» **TASK BRIEF**: Retype the text of every record below line for line, without any changes, and leave the pictures out of your answer.

*** INPUT MATERIAL Section Begins ***

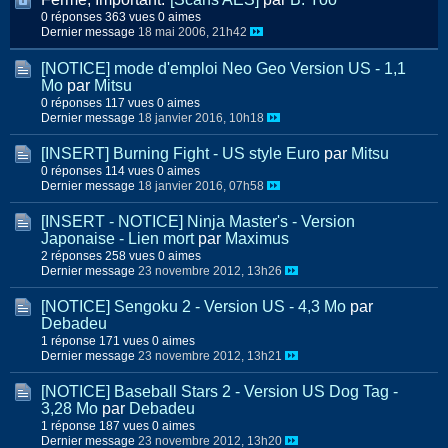
0 réponses
363 vues
0 aimes
Dernier message
18 mai 2006, 21h42
[NOTICE] mode d'emploi Neo Geo Version US - 1,1
Mo
par
Mitsu
0 réponses
117 vues
0 aimes
Dernier message
18 janvier 2016, 10h18
[INSERT] Burning Fight - US style Euro
par
Mitsu
0 réponses
114 vues
0 aimes
Dernier message
18 janvier 2016, 07h58
[INSERT - NOTICE] Ninja Master's - Version
Japonaise - Lien mort
par
Maximus
2 réponses
258 vues
0 aimes
Dernier message
23 novembre 2012, 13h26
[NOTICE] Sengoku 2 - Version US - 4,3 Mo
par
Debadeu
1 réponse
171 vues
0 aimes
Dernier message
23 novembre 2012, 13h21
[NOTICE] Baseball Stars 2 - Version US Dog Tag -
3,28 Mo
par
Debadeu
1 réponse
187 vues
0 aimes
Dernier message
23 novembre 2012, 13h20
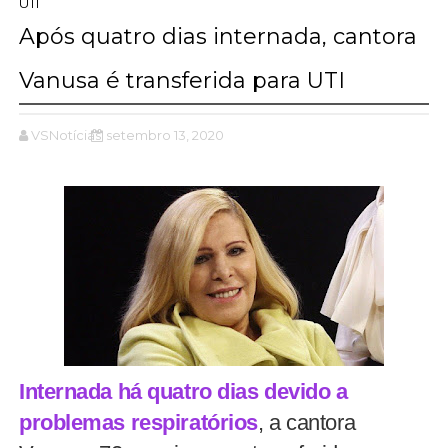
UTI
Após quatro dias internada, cantora
Vanusa é transferida para UTI
VSNotícias
setembro 13, 2020
Internada há quatro dias devido a
problemas respiratórios
, a cantora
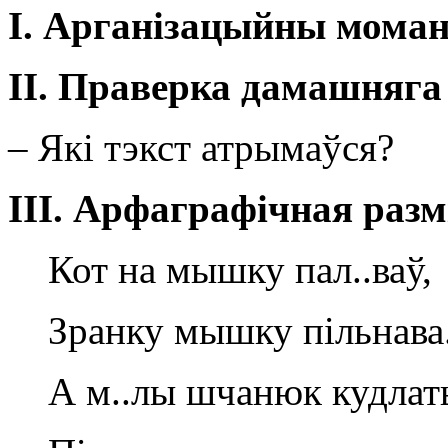
I
. Арганізацыйны мома
ІІ. Праверка дамашняга
– Які тэкст атрымаўся?
ІІІ. Арфаграфічная разм
Кот на мышку пал..ваў,
Зранку мышку пільнава.
А м..лы шчанюк кудлат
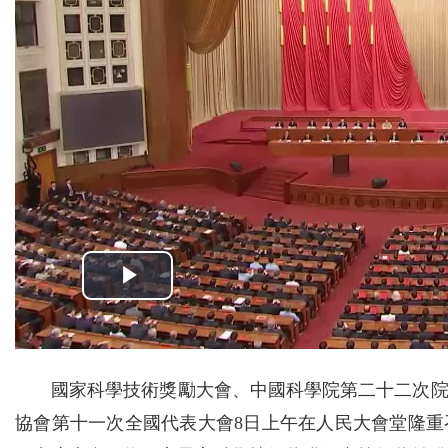
國家科學技術獎勵大會、中國科學院第二十二次
協會第十一次全國代表大會8日上午在人民大會堂隆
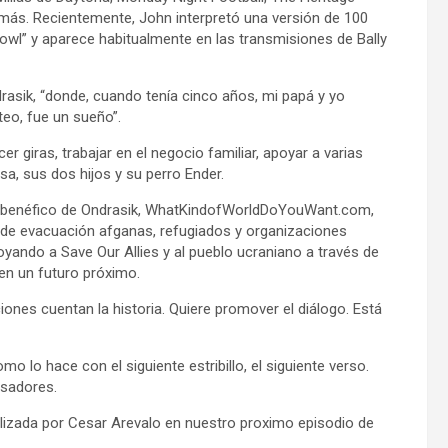
s y más. Recientemente, John interpretó una versión de 100
wl” y aparece habitualmente en las transmisiones de Bally
drasik, “donde, cuando tenía cinco años, mi papá y yo
eo, fue un sueño”.
r giras, trabajar en el negocio familiar, apoyar a varias
sa, sus dos hijos y su perro Ender.
eb benéfico de Ondrasik, WhatKindofWorldDoYouWant.com,
de evacuación afganas, refugiados y organizaciones
yando a Save Our Allies y al pueblo ucraniano a través de
en un futuro próximo.
nes cuentan la historia. Quiere promover el diálogo. Está
o lo hace con el siguiente estribillo, el siguiente verso.
nsadores.
ealizada por Cesar Arevalo en nuestro proximo episodio de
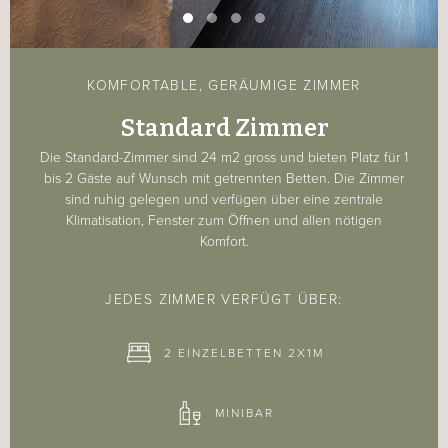
KOMFORTABLE, GERÄUMIGE ZIMMER
Standard Zimmer
Die Standard-Zimmer sind 24 m2 gross und bieten Platz für 1
bis 2 Gäste auf Wunsch mit getrennten Betten. Die Zimmer
sind ruhig gelegen und verfügen über eine zentrale
Klimatisation, Fenster zum Öffnen und allen nötigen
Komfort.
JEDES ZIMMER VERFÜGT ÜBER:
2 EINZELBETTEN 2X1M
MINIBAR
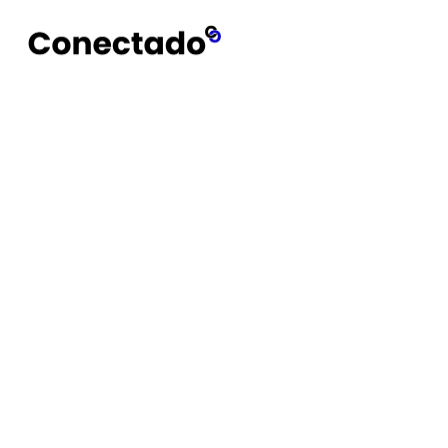
Conectado
Notícias
Router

*** INPUT MATERIAL Section Ends ***

» **SOLVED EXERCISE**:
0 réponses
363 vues
0 aimes
Dernier message
18 mai 2006, 21h42
[NOTICE] mode d'emploi Neo Geo Version US - 1,1
Mo
par
Mitsu
0 réponses
117 vues
0 aimes
Dernier message
18 janvier 2016, 10h18
[INSERT] Burning Fight - US style Euro
par
Mitsu
0 réponses
114 vues
0 aimes
Dernier message
18 janvier 2016, 07h58
[INSERT - NOTICE] Ninja Master's - Version
Japonaise - Lien mort
par
Maximus
2 réponses
258 vues
0 aimes
Dernier message
23 novembre 2012, 13h26
[NOTICE] Sengoku 2 - Version US - 4,3 Mo
par
Debadeu
1 réponse
171 vues
0 aimes
Dernier message
23 novembre 2012, 13h21
[NOTICE] Baseball Stars 2 - Version US Dog Tag -
3,28 Mo
par
Debadeu
1 réponse
187 vues
0 aimes
Dernier message
23 novembre 2012, 13h20
UTI
Após quatro dias internada, cantora
Vanusa é transferida para UTI
VSNotícias
setembro 13, 2020
Internada há quatro dias devido a
problemas respiratórios
, a cantora
I
. Арганізацыйны мома
ІІ. Праверка дамашняга
– Які тэкст атрымаўся?
ІІІ. Арфаграфічная разм
Кот на мышку пал..ваў,
Зранку мышку пільнава.
А м..лы шчанюк кудлат
國家科學技術獎勵大會、中國科學院第二十二次
協會第十一次全國代表大會8日上午在人民大會堂隆
s y más. Recientemente, John interpretó una versión de 100
wl” y aparece habitualmente en las transmisiones de Bally
drasik, “donde, cuando tenía cinco años, mi papá y yo
eo, fue un sueño”.
r giras, trabajar en el negocio familiar, apoyar a varias
sa, sus dos hijos y su perro Ender.
eb benéfico de Ondrasik, WhatKindofWorldDoYouWant.com,
de evacuación afganas, refugiados y organizaciones
yando a Save Our Allies y al pueblo ucraniano a través de
en un futuro próximo.
nes cuentan la historia. Quiere promover el diálogo. Está
o lo hace con el siguiente estribillo, el siguiente verso.
nsadores.
ealizada por Cesar Arevalo en nuestro proximo episodio de
KOMFORTABLE, GERÄUMIGE ZIMMER
Standard Zimmer
Die Standard-Zimmer sind 24 m2 gross und bieten Platz für 1
bis 2 Gäste auf Wunsch mit getrennten Betten. Die Zimmer
sind ruhig gelegen und verfügen über eine zentrale
Klimatisation, Fenster zum Öffnen und allen nötigen
Komfort.
JEDES ZIMMER VERFÜGT ÜBER:
2 EINZELBETTEN 2X1M
MINIBAR
Conectado
Notícias
Router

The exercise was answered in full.